Given these entries, repeat exactly the lines starting with the one that has "A potential re-branding opportunity for 2019" and going on through the one that has "A Flat White", both included, but none of the pictures.

• Dataset entries:

┏━━

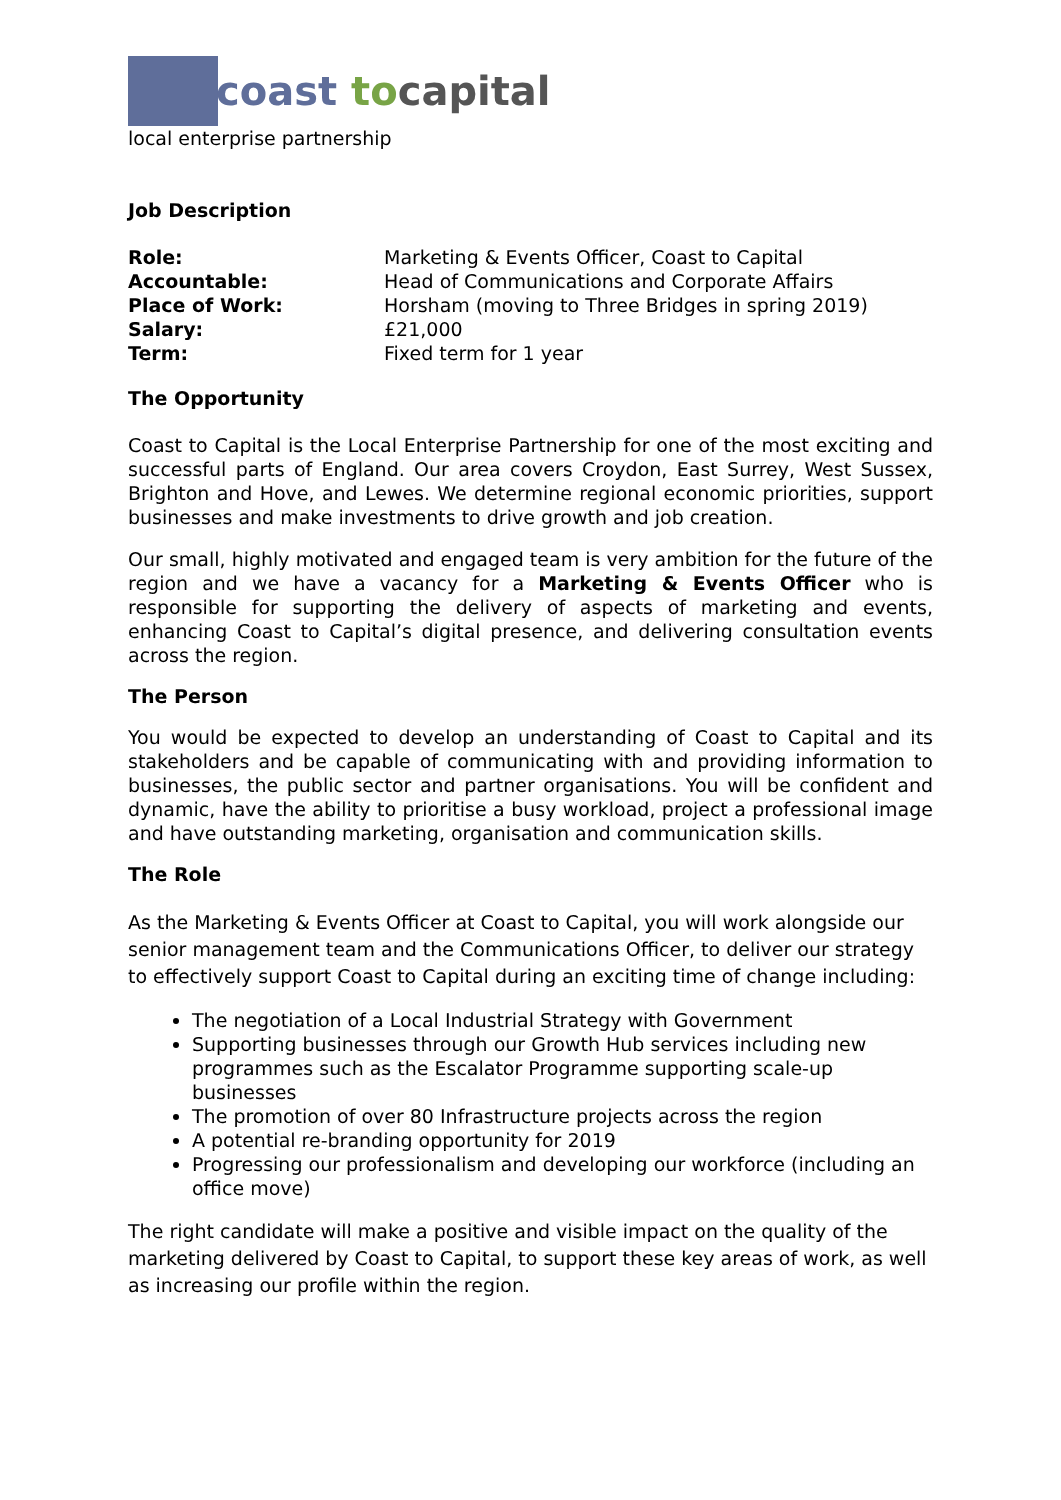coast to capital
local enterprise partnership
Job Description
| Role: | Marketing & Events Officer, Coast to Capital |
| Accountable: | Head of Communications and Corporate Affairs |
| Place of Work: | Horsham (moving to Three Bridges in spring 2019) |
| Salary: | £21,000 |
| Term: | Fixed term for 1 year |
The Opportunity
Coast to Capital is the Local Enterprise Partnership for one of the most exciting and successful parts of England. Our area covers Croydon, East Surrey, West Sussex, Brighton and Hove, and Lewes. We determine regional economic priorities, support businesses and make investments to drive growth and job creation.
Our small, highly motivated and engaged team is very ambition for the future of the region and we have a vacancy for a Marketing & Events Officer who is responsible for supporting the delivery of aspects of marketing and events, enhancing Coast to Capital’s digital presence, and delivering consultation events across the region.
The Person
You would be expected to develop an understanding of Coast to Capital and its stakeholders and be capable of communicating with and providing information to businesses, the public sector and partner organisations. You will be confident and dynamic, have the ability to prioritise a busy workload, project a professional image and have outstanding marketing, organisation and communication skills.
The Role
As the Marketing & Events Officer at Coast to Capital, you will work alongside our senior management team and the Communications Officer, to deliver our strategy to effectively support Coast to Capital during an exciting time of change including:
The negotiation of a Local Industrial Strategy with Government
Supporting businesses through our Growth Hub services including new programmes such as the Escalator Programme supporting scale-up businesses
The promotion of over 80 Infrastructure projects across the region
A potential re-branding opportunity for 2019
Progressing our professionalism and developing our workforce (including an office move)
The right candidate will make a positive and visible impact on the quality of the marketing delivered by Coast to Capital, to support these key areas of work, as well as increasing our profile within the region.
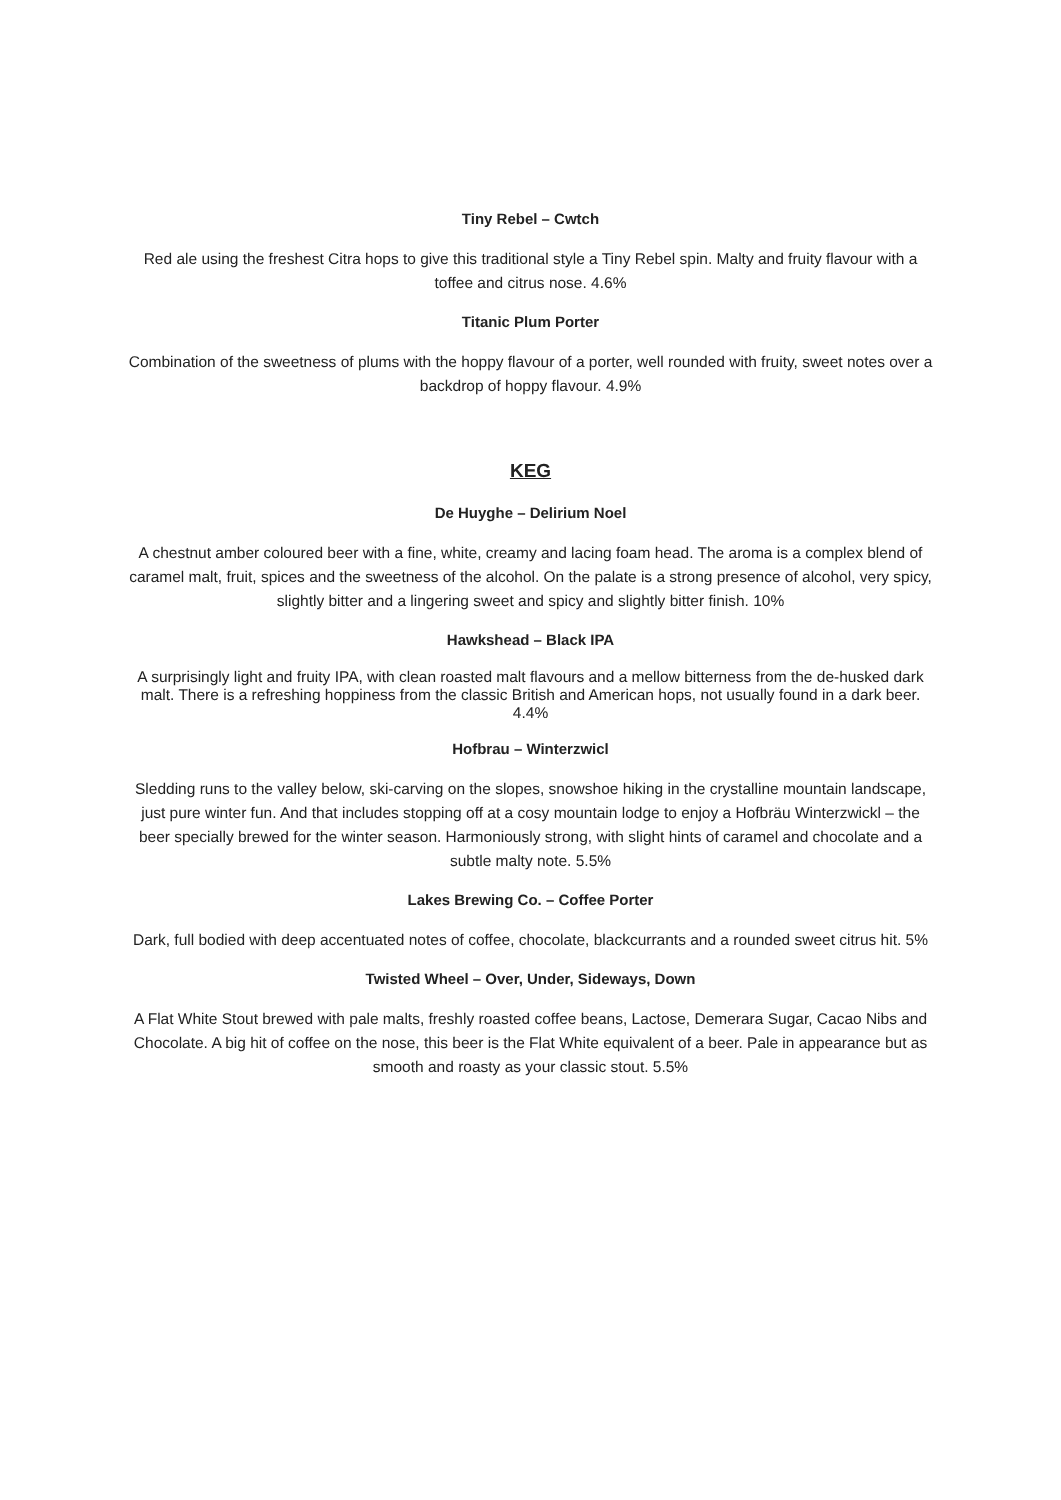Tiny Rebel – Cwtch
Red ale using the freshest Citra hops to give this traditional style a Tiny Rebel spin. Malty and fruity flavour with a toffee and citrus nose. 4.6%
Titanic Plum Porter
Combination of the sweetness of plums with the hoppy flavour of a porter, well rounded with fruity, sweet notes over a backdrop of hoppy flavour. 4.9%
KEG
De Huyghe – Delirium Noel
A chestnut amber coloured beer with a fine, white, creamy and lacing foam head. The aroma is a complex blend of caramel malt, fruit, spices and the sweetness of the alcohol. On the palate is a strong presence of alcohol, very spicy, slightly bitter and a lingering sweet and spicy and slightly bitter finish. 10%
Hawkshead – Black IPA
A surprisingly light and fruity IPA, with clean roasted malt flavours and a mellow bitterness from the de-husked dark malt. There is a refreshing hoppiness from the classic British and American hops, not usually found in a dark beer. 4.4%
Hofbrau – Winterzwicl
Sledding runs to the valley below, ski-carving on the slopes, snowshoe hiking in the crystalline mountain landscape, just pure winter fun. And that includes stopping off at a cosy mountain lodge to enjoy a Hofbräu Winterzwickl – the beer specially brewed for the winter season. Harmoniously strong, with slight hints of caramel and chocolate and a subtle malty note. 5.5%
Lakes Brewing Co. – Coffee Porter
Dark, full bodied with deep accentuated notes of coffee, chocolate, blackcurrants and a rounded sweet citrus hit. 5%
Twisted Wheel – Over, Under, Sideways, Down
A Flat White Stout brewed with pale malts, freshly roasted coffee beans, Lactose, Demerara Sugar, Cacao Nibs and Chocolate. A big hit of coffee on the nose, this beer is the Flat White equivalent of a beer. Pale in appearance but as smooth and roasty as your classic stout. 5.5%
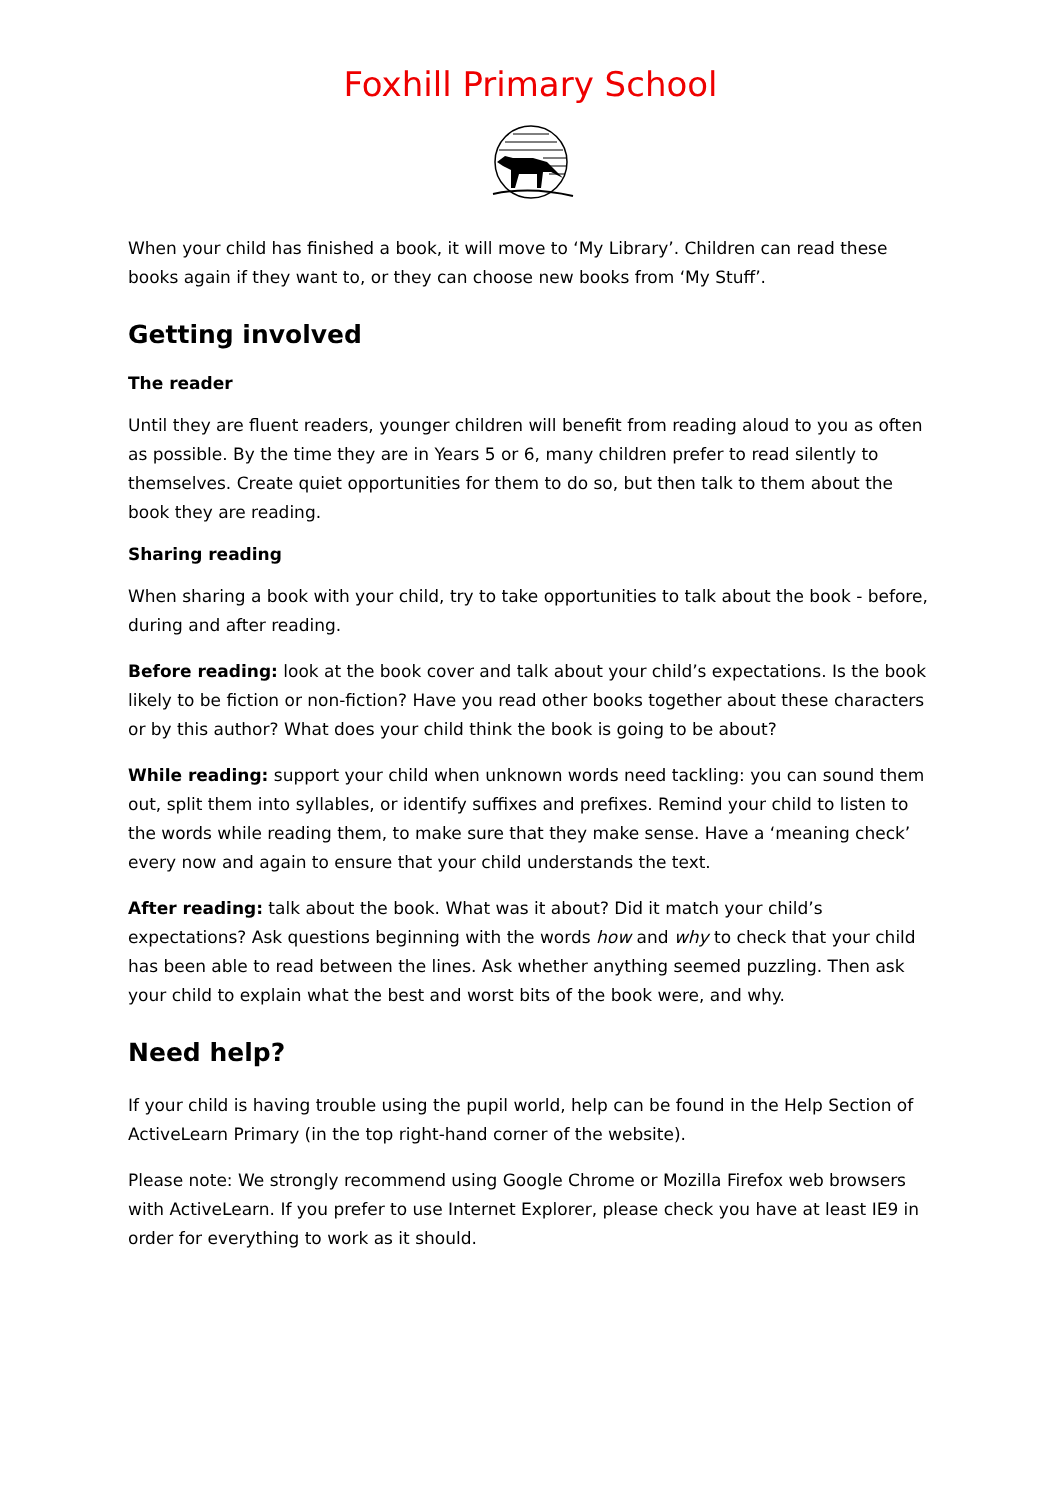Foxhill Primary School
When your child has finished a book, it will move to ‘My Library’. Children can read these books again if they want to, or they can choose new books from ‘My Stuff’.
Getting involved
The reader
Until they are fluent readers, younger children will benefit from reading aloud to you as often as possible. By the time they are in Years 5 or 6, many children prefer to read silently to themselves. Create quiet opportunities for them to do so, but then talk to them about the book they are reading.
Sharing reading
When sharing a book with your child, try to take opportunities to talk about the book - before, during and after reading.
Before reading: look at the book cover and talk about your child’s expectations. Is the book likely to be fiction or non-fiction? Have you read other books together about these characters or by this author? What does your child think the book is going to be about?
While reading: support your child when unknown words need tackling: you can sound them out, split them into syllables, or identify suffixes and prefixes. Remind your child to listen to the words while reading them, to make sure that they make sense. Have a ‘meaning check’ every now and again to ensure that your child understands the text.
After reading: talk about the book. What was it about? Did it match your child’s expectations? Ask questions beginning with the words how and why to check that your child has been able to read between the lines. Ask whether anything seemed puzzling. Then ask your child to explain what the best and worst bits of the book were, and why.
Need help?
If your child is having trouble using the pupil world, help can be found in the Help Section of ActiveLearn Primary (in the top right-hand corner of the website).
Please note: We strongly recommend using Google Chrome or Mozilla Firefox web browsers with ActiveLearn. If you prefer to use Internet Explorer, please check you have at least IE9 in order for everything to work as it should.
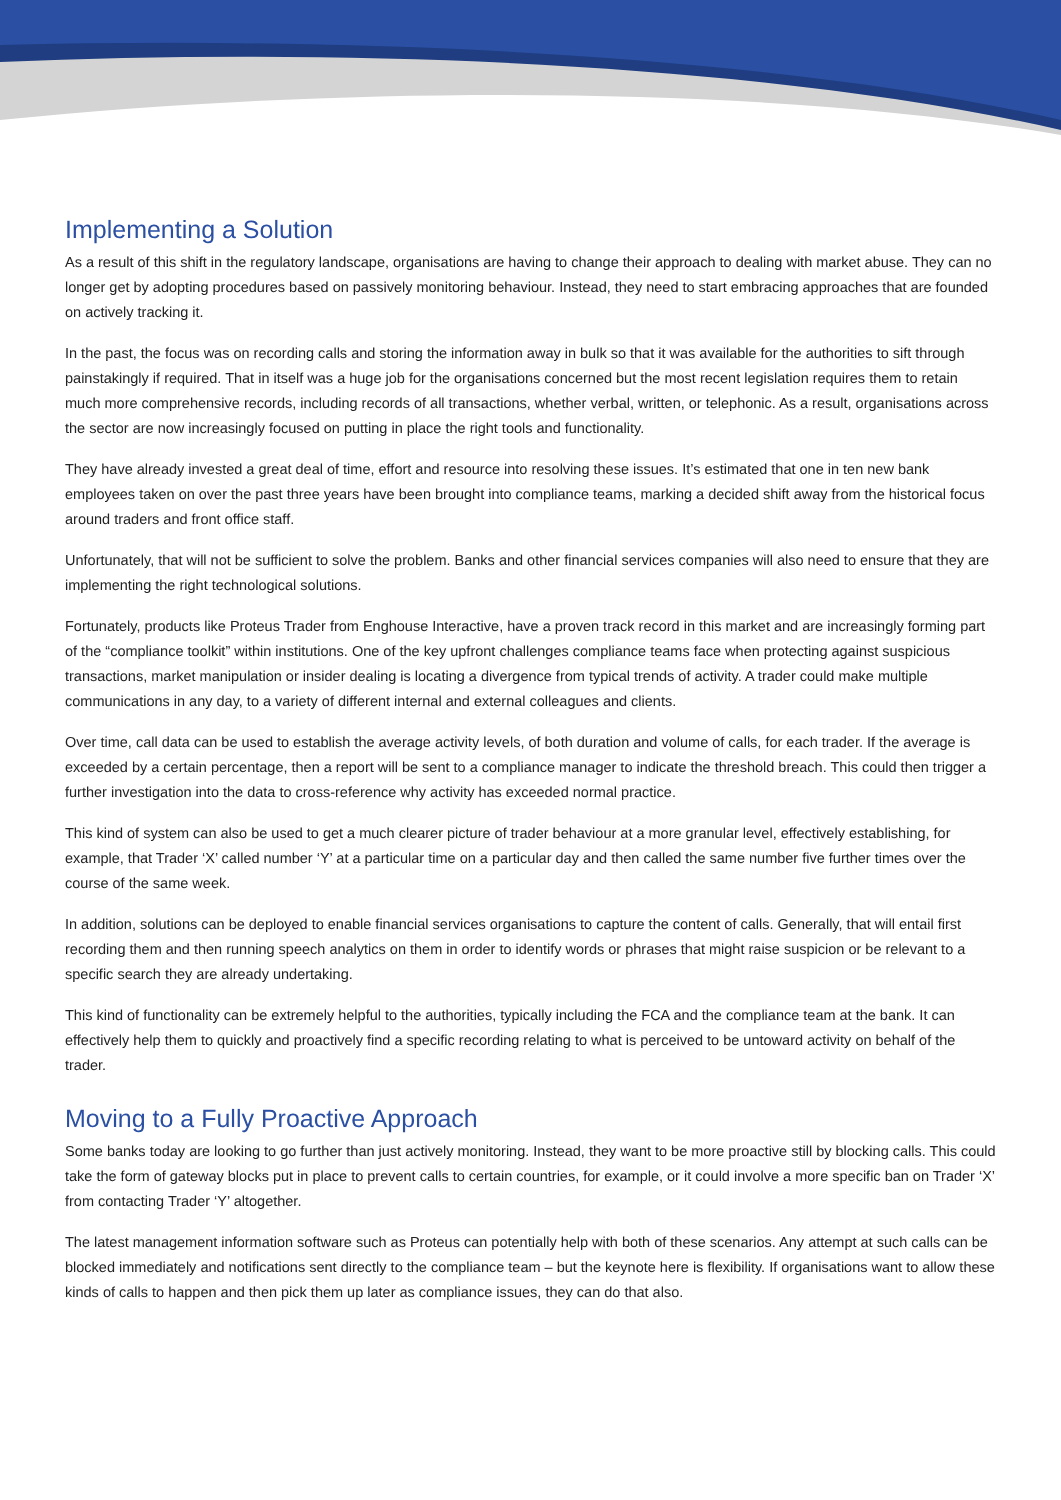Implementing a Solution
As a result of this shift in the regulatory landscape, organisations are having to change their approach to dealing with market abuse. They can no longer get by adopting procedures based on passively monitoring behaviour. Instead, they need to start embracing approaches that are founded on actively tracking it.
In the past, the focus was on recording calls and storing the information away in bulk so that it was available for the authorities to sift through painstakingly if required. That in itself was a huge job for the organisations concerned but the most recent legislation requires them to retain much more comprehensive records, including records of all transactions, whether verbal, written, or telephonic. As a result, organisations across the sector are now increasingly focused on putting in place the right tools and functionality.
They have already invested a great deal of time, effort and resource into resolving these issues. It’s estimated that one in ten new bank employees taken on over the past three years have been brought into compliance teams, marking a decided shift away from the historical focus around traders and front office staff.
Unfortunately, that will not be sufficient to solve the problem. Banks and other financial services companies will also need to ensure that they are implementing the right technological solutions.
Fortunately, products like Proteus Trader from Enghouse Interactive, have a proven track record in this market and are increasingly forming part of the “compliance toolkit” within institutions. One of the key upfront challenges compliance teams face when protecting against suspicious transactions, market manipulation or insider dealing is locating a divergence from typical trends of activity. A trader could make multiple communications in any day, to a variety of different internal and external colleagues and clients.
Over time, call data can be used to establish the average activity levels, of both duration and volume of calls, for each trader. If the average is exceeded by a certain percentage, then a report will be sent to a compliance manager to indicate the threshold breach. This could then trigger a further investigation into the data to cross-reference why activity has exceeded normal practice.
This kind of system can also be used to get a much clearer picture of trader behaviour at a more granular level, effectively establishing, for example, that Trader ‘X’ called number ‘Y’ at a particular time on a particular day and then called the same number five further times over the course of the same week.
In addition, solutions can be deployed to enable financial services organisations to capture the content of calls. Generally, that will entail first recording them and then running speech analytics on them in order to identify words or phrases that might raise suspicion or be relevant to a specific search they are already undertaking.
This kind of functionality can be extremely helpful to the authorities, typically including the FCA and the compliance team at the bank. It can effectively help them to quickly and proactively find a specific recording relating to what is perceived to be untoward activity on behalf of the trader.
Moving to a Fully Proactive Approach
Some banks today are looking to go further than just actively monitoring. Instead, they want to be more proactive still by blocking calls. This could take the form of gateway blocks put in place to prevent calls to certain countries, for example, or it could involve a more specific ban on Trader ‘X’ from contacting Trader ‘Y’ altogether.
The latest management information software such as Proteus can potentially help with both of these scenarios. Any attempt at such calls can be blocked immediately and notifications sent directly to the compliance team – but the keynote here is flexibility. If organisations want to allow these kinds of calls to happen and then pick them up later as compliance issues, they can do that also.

┗━━

• Answer to this problem:
A potential re-branding opportunity for 2019
Progressing our professionalism and developing our workforce (including an office move)
The right candidate will make a positive and visible impact on the quality of the marketing delivered by Coast to Capital, to support these key areas of work, as well as increasing our profile within the region.
Tiny Rebel – Cwtch
Red ale using the freshest Citra hops to give this traditional style a Tiny Rebel spin. Malty and fruity flavour with a toffee and citrus nose. 4.6%
Titanic Plum Porter
Combination of the sweetness of plums with the hoppy flavour of a porter, well rounded with fruity, sweet notes over a backdrop of hoppy flavour. 4.9%
KEG
De Huyghe – Delirium Noel
A chestnut amber coloured beer with a fine, white, creamy and lacing foam head. The aroma is a complex blend of caramel malt, fruit, spices and the sweetness of the alcohol. On the palate is a strong presence of alcohol, very spicy, slightly bitter and a lingering sweet and spicy and slightly bitter finish. 10%
Hawkshead – Black IPA
A surprisingly light and fruity IPA, with clean roasted malt flavours and a mellow bitterness from the de-husked dark malt. There is a refreshing hoppiness from the classic British and American hops, not usually found in a dark beer. 4.4%
Hofbrau – Winterzwicl
Sledding runs to the valley below, ski-carving on the slopes, snowshoe hiking in the crystalline mountain landscape, just pure winter fun. And that includes stopping off at a cosy mountain lodge to enjoy a Hofbräu Winterzwickl – the beer specially brewed for the winter season. Harmoniously strong, with slight hints of caramel and chocolate and a subtle malty note. 5.5%
Lakes Brewing Co. – Coffee Porter
Dark, full bodied with deep accentuated notes of coffee, chocolate, blackcurrants and a rounded sweet citrus hit. 5%
Twisted Wheel – Over, Under, Sideways, Down
A Flat White Stout brewed with pale malts, freshly roasted coffee beans, Lactose, Demerara Sugar, Cacao Nibs and Chocolate. A big hit of coffee on the nose, this beer is the Flat White equivalent of a beer. Pale in appearance but as smooth and roasty as your classic stout. 5.5%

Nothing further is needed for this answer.